A Large Scale Study of AI-based Binary Function Similarity Detection Techniques for Security Researchers and Practitioners
Jingyi Shi, Yufeng Chen, Yang Xiao, Yuekang Li, Zhengzi Xu, Sihao Qiu, Chi Zhang, Keyu Qi, Yeting Li, Xingchu Chen, Yanyan Zou, Yang Liu, Wei Huo
TL;DR
This work addresses the need for scalable, realistic evaluation of AI-based Binary Function Similarity Detection (BFSD) by constructing two large datasets, BinAtlas and BinAres, and benchmarking nine tools. It reveals mode-specific strengths and weaknesses, demonstrates that combining tools from different representations yields significant gains (up to $13.4\%$ in $MRR$ and improved F1 on vulnerability detection), and provides an actionable strategy for practical BFSD deployment in real-world security tasks. The study also highlights limitations related to function inlining, cross-architecture variability, and the gap between function-level similarity and vulnerability localization, while releasing open-source resources to catalyze future research. Overall, the results advance the applicability of BFSD in large-scale security workflows and point to architecture-agnostic, higher-level representations as a promising direction for future work.
Abstract
Binary Function Similarity Detection (BFSD) is a foundational technique in software security, underpinning a wide range of applications including vulnerability detection, malware analysis. Recent advances in AI-based BFSD tools have led to significant performance improvements. However, existing evaluations of these tools suffer from three key limitations: a lack of in-depth analysis of performance-influencing factors, an absence of realistic application analysis, and reliance on small-scale or low-quality datasets.
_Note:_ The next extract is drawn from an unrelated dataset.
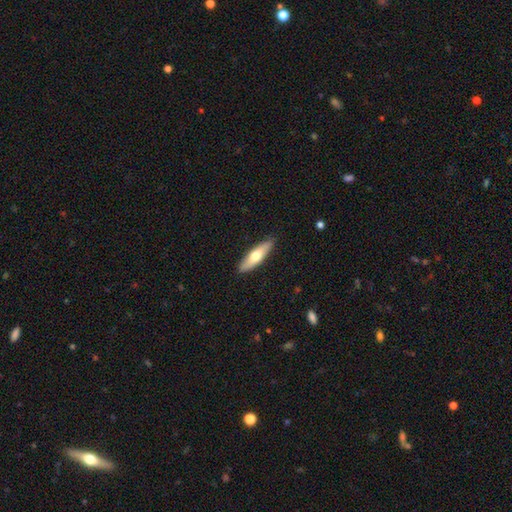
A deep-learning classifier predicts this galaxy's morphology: Overall: smooth (59%; featured or disk 36%). How rounded: cigar-shaped (64%; in between 34%). Merging: none (89%).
In this paper, we present the first large-scale empirical study of AI-based BFSD tools to address these gaps. We construct two high-quality and diverse datasets: BinAtlas, comprising 12,453 binaries and over 7 million functions for capability evaluation; and BinAres, containing 12,291 binaries and 54 real-world 1-day vulnerabilities for evaluating vulnerability detection performance in practical IoT firmware settings. Using these datasets, we evaluate nine representative BFSD tools, analyze the challenges and limitations of existing BFSD tools, and investigate the consistency among BFSD tools. We also propose an actionable strategy for combining BFSD tools to enhance overall performance (an improvement of 13.4%). Our study not only advances the practical adoption of BFSD tools but also provides valuable resources and insights to guide future research in scalable and automated binary similarity detection.